## SOURCE DOCUMENT
Selection of fuel Sources


• Degree Days: Approx. average yearly temp difference between outside and inside in a particular
location. Found by difference between indoor temp of 65°F and average outside temp for a 24hour
period.
- Example: if average is 36°F then number of degree-days is 65° – 36° = 29°.
• Values for each day of the year are added to get total number of degree-days for year.
• Used to calculate:
- Annual fuel consumption
- To size some passive solar energy systems
- Factor into other heating computations

ENERGY CONSERVATION
For fuel to be converted into useful form for distribution, additional energy such as electricity to operate fans,
motors. This applies to conventional fuels as well as natural energy sources such as solar.

Heat Generation Equipment


• Furnaces: burn gas or oil to heat air. Burns fuel inside combustion chamber around which air is
circulated by fan. Cool air from return air duct passes over combustion chamber and is heated for
distribution. Hot exhaust gases pass through flue vented to outside.
- Forced air furnaces
- Upflow furnace: return air is supplied at bottom of unit and heated air is delivered to
bonnet above the furnace where it is distributed thru ductwork
- Downflow furnace: operates in exactly opposite way where duct is located in
basement or crawl space and furnace is located on first floor
- Horizontal furnace: used where headroom is limited such as crawl space
• Boilers: burn gas or oil to heat water, some instances using steam and electricity as fuel. They
convert fuel to hot water or steam.
- Tubes containing water to be heated are situated in combustion chamber where heat exchange
takes place.
- Gases and other products of combustion are carried away thru breeching into the flue or
chimney
- No need for exhaust if electric

Principles of Refrigeration Cycle


• Refrigeration cycle or Compressive refrigeration: Transfer of heat during liquefaction and
evaporation of a refrigerant. As refrigerant in gaseous form is compressed it liquefies and releases
latent heat as it changes state. As the same liquid expands and vaporizes back to a gas it absorbs
latent heat from surrounding into the gas
- Evaporator: a heat exchanger that transfers heat to liquid freon causing it to evaporate into
gas
- Compressor: causes gas to increase in temp and to exit as a hot gas
- Condenser: (another heat exchanger) sheds heat to the outside and causes Freon to return
into a liquid state
- Expansion valve: relieves pressure produced by compressor and lowers temp of liquid so
Freon can absorb heat again when returns to evaporator
- Historically, Freon was used in compressive refrigeration. However, contains
Chlorofluorocarbons (CFCs) that contribute to depletion of ozone. New hydrofluorocarbons
(HFCs) are now used.

## GIVEN DATA

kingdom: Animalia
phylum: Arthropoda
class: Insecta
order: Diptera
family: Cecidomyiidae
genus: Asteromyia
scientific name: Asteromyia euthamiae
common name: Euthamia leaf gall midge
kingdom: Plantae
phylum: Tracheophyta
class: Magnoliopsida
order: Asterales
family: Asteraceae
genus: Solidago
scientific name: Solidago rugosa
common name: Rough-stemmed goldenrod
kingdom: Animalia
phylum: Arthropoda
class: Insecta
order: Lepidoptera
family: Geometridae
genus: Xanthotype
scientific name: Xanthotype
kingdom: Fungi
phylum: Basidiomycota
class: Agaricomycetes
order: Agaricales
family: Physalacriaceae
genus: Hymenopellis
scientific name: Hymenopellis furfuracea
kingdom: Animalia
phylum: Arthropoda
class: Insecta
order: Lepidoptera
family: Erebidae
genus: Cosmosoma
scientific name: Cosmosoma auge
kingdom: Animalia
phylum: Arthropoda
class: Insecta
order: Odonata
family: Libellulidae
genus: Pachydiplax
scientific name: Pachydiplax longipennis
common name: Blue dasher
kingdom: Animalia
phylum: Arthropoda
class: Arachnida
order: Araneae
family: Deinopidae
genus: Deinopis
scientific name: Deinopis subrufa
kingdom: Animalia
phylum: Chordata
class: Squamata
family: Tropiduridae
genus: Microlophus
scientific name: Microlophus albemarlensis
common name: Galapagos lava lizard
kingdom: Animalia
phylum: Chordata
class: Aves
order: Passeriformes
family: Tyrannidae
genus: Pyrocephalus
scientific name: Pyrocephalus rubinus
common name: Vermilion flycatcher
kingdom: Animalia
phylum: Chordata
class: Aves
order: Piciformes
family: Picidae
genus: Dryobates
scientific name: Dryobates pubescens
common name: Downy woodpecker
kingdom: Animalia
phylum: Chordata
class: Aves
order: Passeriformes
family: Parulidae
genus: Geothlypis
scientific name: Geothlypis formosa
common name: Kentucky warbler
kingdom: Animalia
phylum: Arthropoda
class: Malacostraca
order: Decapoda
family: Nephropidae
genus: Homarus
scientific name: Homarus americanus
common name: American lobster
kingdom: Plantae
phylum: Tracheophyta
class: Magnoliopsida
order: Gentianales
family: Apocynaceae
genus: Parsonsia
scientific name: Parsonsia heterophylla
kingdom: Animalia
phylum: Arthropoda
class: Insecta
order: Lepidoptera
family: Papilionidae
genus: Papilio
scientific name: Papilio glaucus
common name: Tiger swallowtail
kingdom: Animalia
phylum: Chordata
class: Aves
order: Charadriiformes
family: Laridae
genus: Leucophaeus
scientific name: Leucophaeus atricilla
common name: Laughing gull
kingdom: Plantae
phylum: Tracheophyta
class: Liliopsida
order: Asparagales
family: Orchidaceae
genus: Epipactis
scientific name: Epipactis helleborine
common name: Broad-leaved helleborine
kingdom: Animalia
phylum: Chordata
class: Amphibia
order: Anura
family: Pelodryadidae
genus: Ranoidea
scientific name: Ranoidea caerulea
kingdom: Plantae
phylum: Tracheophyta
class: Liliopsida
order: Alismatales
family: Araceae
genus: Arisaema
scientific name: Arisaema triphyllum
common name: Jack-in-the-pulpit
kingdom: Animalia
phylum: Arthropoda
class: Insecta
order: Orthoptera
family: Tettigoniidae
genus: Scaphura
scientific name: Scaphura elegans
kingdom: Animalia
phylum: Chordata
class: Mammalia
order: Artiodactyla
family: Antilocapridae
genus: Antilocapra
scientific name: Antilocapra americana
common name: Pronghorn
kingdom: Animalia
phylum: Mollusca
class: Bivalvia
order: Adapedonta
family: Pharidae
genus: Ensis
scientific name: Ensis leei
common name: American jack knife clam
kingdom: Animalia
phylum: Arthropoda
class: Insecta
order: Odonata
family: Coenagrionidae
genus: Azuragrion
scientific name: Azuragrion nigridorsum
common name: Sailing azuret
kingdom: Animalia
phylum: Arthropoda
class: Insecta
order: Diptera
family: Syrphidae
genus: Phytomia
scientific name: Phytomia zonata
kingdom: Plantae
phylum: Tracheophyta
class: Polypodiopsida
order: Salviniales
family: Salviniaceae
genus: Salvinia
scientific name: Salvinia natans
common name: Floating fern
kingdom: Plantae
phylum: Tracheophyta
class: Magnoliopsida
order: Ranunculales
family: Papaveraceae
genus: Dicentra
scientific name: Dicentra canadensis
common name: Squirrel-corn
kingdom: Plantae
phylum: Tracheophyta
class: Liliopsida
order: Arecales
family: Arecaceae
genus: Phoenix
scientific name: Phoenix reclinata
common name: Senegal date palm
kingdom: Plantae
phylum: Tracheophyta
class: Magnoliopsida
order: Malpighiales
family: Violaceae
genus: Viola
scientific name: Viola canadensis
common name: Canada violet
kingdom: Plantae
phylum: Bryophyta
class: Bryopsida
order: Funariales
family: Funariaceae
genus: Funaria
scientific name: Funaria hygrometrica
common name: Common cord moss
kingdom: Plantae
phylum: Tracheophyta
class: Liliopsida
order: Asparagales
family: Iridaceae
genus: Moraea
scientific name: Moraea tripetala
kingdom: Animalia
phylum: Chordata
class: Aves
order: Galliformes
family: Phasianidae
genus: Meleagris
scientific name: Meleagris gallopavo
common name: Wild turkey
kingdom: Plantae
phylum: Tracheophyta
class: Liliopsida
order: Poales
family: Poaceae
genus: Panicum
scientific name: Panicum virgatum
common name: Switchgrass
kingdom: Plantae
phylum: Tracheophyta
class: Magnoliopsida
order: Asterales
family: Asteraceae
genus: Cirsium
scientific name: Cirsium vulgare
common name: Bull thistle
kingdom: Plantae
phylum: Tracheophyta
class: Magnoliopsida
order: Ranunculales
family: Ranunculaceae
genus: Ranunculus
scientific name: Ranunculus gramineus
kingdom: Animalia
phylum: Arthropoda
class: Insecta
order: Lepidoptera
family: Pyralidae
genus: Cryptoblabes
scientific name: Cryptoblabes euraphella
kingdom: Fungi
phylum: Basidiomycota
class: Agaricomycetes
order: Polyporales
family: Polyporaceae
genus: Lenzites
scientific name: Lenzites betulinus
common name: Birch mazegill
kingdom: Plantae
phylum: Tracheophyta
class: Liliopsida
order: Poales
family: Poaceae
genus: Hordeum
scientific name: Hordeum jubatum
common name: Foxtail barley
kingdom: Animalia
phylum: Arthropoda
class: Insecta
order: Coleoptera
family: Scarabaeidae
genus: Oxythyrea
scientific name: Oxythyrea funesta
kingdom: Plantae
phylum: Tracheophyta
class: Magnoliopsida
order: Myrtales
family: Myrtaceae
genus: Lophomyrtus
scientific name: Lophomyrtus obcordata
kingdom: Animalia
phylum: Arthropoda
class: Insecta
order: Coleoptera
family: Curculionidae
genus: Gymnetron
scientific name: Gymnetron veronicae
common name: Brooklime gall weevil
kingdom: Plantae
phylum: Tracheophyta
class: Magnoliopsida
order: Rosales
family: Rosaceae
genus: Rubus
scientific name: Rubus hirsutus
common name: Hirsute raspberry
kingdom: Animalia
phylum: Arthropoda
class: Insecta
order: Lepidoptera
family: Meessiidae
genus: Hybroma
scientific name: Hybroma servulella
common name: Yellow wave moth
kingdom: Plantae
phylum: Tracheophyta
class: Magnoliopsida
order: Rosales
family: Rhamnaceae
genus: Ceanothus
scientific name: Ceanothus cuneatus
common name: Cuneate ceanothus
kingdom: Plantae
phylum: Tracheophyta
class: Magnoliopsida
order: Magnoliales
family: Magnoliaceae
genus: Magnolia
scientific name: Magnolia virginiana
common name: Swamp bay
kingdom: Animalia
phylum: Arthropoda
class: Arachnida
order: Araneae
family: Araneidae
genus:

## WORK TO COMPLETE
[a] According to the heating and cooling notes, what indoor temperature is used when finding the number of degree-days?
[b] For each statement, say whether it agrees with the heating and cooling notes, and quote the words that decide it: (i) A horizontal furnace is used where headroom is limited. (ii) A boiler needs an exhaust even when it is electric. (iii) The condenser causes Freon to evaporate into a gas.
Answer using only the heating and cooling notes.

## OUTPUTS BY TASK
[a] 65°F

[b]
(i) Yes: "used where headroom is limited such as crawl space"
(ii) No: "No need for exhaust if electric"
(iii) No: "sheds heat to the outside and causes Freon to return into a liquid state"